→ Task description
Rewrite all the rows below, changing "pose" to "camera" each time it appears and leaving everything else as it is.
-- start --
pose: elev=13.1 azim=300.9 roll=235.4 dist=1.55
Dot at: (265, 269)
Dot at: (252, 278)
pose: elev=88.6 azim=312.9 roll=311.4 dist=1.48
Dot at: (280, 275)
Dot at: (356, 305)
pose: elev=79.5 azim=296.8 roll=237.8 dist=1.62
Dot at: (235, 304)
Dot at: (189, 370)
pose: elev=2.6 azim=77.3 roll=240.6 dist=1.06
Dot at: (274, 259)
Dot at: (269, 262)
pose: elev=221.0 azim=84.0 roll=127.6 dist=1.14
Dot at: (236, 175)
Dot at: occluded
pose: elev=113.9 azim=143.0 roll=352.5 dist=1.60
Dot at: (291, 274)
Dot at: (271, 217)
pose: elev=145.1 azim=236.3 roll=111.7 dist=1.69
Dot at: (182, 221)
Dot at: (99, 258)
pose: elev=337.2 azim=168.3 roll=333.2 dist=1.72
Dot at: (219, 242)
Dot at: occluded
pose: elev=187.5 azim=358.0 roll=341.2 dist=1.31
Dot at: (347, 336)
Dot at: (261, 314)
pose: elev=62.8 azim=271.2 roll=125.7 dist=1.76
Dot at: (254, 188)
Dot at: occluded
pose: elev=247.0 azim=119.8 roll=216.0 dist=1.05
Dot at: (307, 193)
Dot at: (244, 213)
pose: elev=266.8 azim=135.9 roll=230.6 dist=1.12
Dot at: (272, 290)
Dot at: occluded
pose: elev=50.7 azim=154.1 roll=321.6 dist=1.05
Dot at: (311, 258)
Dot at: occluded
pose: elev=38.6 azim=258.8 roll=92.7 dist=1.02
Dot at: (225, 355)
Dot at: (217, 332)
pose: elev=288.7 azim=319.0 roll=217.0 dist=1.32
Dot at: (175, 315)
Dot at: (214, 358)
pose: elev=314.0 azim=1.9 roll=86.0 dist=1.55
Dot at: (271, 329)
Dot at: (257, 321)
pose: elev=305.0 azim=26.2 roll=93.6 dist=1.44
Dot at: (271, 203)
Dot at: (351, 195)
-- end --
→ Task output
camera: elev=13.1 azim=300.9 roll=235.4 dist=1.55
Dot at: (265, 269)
Dot at: (252, 278)
camera: elev=88.6 azim=312.9 roll=311.4 dist=1.48
Dot at: (280, 275)
Dot at: (356, 305)
camera: elev=79.5 azim=296.8 roll=237.8 dist=1.62
Dot at: (235, 304)
Dot at: (189, 370)
camera: elev=2.6 azim=77.3 roll=240.6 dist=1.06
Dot at: (274, 259)
Dot at: (269, 262)
camera: elev=221.0 azim=84.0 roll=127.6 dist=1.14
Dot at: (236, 175)
Dot at: occluded
camera: elev=113.9 azim=143.0 roll=352.5 dist=1.60
Dot at: (291, 274)
Dot at: (271, 217)
camera: elev=145.1 azim=236.3 roll=111.7 dist=1.69
Dot at: (182, 221)
Dot at: (99, 258)
camera: elev=337.2 azim=168.3 roll=333.2 dist=1.72
Dot at: (219, 242)
Dot at: occluded
camera: elev=187.5 azim=358.0 roll=341.2 dist=1.31
Dot at: (347, 336)
Dot at: (261, 314)
camera: elev=62.8 azim=271.2 roll=125.7 dist=1.76
Dot at: (254, 188)
Dot at: occluded
camera: elev=247.0 azim=119.8 roll=216.0 dist=1.05
Dot at: (307, 193)
Dot at: (244, 213)
camera: elev=266.8 azim=135.9 roll=230.6 dist=1.12
Dot at: (272, 290)
Dot at: occluded
camera: elev=50.7 azim=154.1 roll=321.6 dist=1.05
Dot at: (311, 258)
Dot at: occluded
camera: elev=38.6 azim=258.8 roll=92.7 dist=1.02
Dot at: (225, 355)
Dot at: (217, 332)
camera: elev=288.7 azim=319.0 roll=217.0 dist=1.32
Dot at: (175, 315)
Dot at: (214, 358)
camera: elev=314.0 azim=1.9 roll=86.0 dist=1.55
Dot at: (271, 329)
Dot at: (257, 321)
camera: elev=305.0 azim=26.2 roll=93.6 dist=1.44
Dot at: (271, 203)
Dot at: (351, 195)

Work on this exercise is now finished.